Given your details, I’d say it’s a win-win situation for you: free pest control and reduced dog-food expenses. ;-)

El_Cadejo's avatar

Cicadas taste delicious if you sautee them with some butter and garlic. When I was in culinary school it was during the 17 year cicada so we harvested a bunch and made a really awesome meal out of it.

Trillian's avatar

I respectfully submit that a sonar using, insect eating mammal would, by definition, think that winged insects taste good.

Just sayin’

jaytkay's avatar

During the northern Illinois 17 year cicada emergence in 1990, friends in the suburbs had to get out their snow shovels to clear their driveways. One had a dog who ate cicadas til she literally fell over on her side to sleep it off. I could never see that dog again without laughing.

When they came out again in 2007, I was driving through a forest preserve with my car windows CLOSED and talking on the phone, and I had to hang up because the cicadas were too loud.

woodcutter's avatar

@Bellatrix Hah! A couple evenings ago I managed to catch two together. The trick is to quickly pinch their wing tips and hold them. Boy do they make a loud racket. I got to the front door and inside all four cats and both dogs heard me coming in with them. My wife screamed “Oh no you didn’t!” Yep I did. It was a circus watching all the cats bouncing all over the place trying to get them. But in the end it was the bigger dogs that muscled their way and got them. Poor cats. A 90 lb. dog scrambling through the house on the bug grab was hilarious. Girl really likes her cicadas I guess.

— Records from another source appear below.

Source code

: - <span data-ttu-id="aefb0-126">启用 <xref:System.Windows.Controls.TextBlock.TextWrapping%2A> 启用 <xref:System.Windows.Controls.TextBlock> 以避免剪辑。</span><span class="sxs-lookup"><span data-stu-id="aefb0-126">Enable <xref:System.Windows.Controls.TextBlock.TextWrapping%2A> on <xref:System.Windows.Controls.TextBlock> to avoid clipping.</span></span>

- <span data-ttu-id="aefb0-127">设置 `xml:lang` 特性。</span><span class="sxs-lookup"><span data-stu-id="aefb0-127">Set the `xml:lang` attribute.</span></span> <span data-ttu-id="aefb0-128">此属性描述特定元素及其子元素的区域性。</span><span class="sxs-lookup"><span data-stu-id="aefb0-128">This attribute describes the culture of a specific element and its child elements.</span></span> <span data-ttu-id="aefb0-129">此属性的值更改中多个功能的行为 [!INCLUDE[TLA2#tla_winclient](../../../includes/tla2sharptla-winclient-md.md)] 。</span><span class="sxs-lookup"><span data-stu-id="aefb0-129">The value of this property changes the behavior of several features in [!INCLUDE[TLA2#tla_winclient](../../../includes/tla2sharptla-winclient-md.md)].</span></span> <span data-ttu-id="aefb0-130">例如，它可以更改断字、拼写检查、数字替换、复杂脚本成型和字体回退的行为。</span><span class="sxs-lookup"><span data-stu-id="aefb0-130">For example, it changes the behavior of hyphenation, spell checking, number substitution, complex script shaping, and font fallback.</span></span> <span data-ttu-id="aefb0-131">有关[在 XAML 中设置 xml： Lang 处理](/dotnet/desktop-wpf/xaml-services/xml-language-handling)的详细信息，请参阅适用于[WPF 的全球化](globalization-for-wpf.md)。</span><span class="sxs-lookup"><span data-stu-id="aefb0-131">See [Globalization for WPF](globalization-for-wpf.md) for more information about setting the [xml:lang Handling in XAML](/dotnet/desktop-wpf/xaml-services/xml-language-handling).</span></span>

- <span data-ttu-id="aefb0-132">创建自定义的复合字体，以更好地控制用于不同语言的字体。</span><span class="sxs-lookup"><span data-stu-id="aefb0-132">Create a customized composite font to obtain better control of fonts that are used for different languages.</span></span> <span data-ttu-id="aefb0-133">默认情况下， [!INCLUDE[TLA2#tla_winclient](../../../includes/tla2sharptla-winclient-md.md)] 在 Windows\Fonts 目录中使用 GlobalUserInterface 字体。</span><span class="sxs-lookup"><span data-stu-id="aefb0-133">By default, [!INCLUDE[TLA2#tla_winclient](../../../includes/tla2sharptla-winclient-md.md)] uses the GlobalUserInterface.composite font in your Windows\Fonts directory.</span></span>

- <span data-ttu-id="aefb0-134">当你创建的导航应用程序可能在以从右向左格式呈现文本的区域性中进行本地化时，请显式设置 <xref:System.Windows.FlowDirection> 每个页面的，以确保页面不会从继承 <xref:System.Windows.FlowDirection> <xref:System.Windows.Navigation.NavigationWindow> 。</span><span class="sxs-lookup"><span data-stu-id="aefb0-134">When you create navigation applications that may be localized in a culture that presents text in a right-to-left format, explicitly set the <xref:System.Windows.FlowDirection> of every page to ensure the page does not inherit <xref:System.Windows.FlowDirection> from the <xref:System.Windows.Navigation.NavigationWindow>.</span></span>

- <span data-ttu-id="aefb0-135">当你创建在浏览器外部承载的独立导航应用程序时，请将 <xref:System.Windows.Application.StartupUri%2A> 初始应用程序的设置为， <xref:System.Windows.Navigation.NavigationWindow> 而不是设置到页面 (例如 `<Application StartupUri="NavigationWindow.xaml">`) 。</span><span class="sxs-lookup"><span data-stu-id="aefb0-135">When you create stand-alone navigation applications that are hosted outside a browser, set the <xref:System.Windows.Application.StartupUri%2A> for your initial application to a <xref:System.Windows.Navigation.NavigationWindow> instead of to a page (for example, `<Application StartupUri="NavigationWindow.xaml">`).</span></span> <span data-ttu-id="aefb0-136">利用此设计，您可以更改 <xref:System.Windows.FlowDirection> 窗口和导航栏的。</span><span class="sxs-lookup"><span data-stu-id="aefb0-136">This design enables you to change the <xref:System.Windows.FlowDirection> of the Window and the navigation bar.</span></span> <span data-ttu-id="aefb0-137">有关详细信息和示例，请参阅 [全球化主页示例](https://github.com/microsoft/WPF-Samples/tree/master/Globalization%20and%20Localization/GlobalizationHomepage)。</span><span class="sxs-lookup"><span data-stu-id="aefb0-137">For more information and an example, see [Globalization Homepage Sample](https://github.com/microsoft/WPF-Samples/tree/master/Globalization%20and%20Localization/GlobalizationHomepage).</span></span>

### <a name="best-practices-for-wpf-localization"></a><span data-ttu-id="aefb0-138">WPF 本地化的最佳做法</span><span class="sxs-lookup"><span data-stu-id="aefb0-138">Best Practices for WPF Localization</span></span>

My wife was concerned they would make the dogs sick but maybe she was really wanting me to stop letting them fly around in the house.

jaytkay's avatar

@woodcutter That is AWESOME.

I have heard the bugs all my life, but I have never had any idea how they make the noise. I want to see them up close!

woodcutter's avatar

http://animals.nationalgeographic.com/animals/bugs/cicada/ Some pretty cool information. No other bug looks as weird as this imho

gailcalled's avatar

@woodcutter: Ya think? Check out this 5” caterpillar (it does become a pretty, albeit very large, butterfly.)

Cecropia caterpillar

Coloma's avatar

Haha…..I thought you were going to say eating cat litter/poo. Um, count yourself lucky if your dog only eats Cicadas, although not a happy event for the poor Cicada.
I just saw the finniest picture the other day of a dog, a german shorthair type with a sign around his neck that said ” Zero days of not eating the cat litter. lolol

woodcutter's avatar

Those dog kisses with the cat litter breath can be rough.